Damit schafft SET die Grundlage, um künftige Wallet-Ökosysteme nicht isoliert zu betrachten, sondern als Teil einer ganzheitlichen, medienbruchfreien und effizienten digitalen Kommunikation.

Mehr Informationen zur EUDI-Wallet-Integration finden Sie hier: 

Zeitplan: Wann kommt die European Business Wallet?

Der Vorschlag befindet sich aktuell noch im europäischen Gesetzgebungsverfahren.

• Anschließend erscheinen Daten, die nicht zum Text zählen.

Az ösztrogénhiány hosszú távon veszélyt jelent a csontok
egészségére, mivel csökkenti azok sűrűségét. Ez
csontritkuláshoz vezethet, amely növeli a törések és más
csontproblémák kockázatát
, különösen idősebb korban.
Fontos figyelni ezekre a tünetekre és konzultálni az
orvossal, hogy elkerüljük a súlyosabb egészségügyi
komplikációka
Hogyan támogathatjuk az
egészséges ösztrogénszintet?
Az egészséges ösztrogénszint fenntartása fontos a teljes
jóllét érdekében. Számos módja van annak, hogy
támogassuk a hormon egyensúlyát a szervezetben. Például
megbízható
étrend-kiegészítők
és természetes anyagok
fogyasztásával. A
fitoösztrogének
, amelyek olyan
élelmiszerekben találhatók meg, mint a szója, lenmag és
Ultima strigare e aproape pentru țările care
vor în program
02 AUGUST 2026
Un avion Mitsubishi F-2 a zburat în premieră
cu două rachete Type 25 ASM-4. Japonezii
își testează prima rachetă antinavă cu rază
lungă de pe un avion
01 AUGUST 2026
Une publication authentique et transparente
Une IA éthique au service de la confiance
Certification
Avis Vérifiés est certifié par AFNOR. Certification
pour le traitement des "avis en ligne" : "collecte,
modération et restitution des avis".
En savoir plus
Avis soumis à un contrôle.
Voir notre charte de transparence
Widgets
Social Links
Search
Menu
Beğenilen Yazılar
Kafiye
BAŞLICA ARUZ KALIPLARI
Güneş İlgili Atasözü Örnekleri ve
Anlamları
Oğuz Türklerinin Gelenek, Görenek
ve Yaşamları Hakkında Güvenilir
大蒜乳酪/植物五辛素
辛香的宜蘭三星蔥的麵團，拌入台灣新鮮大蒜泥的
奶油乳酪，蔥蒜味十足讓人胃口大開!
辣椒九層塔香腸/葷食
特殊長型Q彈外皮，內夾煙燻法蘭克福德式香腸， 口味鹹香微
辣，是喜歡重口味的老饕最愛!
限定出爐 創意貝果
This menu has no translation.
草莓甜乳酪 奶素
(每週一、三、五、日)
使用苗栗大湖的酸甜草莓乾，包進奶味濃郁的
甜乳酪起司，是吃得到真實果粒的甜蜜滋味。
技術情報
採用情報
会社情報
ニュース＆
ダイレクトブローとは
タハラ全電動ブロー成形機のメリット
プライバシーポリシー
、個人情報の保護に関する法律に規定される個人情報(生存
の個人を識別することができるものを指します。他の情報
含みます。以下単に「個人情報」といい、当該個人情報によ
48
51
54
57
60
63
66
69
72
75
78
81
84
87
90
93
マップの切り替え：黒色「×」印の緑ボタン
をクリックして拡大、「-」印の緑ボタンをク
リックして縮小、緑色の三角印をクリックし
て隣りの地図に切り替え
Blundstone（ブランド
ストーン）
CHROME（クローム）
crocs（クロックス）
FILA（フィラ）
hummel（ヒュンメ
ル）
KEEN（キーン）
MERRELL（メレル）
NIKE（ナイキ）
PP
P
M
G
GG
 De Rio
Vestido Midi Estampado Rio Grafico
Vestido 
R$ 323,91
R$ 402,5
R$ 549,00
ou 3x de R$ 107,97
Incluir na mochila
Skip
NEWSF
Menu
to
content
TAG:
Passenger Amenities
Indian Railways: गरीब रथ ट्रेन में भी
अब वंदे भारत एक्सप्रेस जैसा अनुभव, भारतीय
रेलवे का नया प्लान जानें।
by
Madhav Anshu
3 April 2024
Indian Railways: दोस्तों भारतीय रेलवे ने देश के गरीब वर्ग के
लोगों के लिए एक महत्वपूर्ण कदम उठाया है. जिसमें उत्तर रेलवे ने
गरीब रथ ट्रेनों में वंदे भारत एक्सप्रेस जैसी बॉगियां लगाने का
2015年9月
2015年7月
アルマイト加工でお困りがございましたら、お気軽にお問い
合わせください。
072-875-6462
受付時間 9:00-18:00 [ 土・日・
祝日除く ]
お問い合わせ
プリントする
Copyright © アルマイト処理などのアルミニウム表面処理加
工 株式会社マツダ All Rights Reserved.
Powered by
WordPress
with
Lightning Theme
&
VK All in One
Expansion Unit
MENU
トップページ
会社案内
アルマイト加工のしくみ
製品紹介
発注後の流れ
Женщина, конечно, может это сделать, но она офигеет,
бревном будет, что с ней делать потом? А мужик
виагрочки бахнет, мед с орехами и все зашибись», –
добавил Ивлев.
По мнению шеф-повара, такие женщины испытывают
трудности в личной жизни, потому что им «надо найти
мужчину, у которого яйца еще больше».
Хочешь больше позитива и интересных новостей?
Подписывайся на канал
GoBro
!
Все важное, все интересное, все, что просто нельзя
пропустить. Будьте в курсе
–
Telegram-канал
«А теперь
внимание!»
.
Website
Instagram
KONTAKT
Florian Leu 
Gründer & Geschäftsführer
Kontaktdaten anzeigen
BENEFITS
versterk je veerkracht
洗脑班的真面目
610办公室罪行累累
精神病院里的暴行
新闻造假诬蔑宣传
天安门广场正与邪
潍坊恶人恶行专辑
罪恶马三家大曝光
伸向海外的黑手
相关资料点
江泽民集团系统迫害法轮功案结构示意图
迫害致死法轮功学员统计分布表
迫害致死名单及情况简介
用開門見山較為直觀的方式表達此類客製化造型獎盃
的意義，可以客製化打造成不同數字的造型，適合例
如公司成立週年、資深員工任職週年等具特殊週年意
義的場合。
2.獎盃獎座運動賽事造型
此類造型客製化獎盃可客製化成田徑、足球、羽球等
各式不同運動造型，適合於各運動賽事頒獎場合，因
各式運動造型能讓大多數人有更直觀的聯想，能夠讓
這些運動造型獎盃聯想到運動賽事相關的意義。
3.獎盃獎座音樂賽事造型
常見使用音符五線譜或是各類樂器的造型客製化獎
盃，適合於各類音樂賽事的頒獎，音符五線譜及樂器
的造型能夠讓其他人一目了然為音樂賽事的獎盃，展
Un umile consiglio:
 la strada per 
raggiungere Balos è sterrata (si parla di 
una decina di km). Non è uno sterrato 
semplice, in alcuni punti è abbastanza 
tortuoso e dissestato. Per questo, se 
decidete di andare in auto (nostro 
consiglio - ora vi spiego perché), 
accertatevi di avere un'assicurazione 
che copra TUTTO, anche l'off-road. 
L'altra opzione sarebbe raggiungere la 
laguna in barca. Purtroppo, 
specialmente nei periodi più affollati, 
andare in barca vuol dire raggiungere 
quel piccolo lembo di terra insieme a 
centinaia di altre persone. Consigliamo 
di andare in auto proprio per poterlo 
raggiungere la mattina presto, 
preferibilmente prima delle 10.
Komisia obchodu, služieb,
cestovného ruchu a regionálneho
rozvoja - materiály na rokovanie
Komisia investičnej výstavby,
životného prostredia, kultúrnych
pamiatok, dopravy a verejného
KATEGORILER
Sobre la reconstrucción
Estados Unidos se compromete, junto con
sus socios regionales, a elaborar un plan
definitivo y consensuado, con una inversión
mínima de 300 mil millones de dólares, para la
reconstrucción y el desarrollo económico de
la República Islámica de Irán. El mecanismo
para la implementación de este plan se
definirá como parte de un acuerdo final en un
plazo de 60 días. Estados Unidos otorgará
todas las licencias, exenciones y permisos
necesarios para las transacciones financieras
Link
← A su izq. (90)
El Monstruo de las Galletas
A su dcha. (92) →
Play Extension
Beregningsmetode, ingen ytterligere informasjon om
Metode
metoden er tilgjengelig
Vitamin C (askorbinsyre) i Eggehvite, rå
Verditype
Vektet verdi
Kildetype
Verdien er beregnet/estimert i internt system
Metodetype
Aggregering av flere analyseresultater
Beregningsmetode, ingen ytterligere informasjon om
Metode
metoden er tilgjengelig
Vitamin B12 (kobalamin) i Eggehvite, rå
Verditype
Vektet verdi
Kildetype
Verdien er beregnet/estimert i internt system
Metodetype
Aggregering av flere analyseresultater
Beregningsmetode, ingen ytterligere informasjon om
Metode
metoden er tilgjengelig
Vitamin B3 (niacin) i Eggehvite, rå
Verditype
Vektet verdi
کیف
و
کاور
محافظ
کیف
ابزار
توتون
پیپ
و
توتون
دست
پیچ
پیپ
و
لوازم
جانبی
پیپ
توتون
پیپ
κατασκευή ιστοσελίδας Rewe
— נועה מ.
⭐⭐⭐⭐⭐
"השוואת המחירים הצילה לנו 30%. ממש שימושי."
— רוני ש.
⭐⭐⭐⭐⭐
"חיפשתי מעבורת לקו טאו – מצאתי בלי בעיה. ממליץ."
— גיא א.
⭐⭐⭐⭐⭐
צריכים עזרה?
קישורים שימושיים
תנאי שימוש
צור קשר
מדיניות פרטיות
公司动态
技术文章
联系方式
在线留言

Die derzeit erwartete Zeitachse:

19. November 2025
Veröffentlichung des Verordnungsvorschlags COM(2025) 838 durch die Europäische Kommission.

2026–2027 (erwartet)
Beratungen und Verhandlungen im Europäischen Parlament und im Rat der Europäischen Union.

Nach Verabschiedung
Umsetzungsphase von zwei Jahren für Mitgliedstaaten und öffentliche Verwaltungen.

Voraussichtlich ab 2028/2029
Erste breitere operative Nutzung der European Business Wallet und ihrer Kommunikations- und Nachweisfunktionen.

Fazit

Die European Business Wallet könnte sich zu einer zentralen digitalen Infrastruktur für Unternehmen in Europa entwickeln.

Bereits heute zeigt der Verordnungsvorschlag, dass die Europäische Kommission nicht nur digitale Unternehmensidentitäten schaffen möchte, sondern eine umfassende Plattform für vertrauenswürdige digitale Geschäftsprozesse anstrebt.

Wallet, gemeinsames Verzeichnis und sicherer Kommunikationskanal bilden dabei die grundlegenden Bausteine. Die konkrete technische Ausgestaltung wird zwar erst in den kommenden Jahren festgelegt, die strategische Richtung ist jedoch bereits erkennbar: Europa arbeitet an einer einheitlichen Infrastruktur für vertrauenswürdige digitale Kommunikation.

Für Unternehmen lohnt es sich daher, die Entwicklung frühzeitig zu beobachten und bestehende Digitalisierungsstrategien auf ihre Anschlussfähigkeit an die künftigen europäischen Vertrauensinfrastrukturen zu prüfen.

Quellen

(1) Europäische Kommission
Proposal for a Regulation establishing a European Business Wallet (COM(2025) 838 final): https://eur-lex.europa.eu/legal-content/EN/TXT/?uri=CELEX:52025PC0838

Hinweis: Die European Business Wallet befindet sich derzeit noch im europäischen Gesetzgebungsverfahren. Die im Verordnungsvorschlag beschriebenen Funktionen können sich im weiteren Verlauf der Beratungen im Europäischen Parlament und im Rat der Europäischen Union noch ändern. Die endgültigen technischen Anforderungen und Interoperabilitätsspezifikationen werden voraussichtlich erst durch nachgelagerte technische Spezifikationen und Implementierungsakte festgelegt.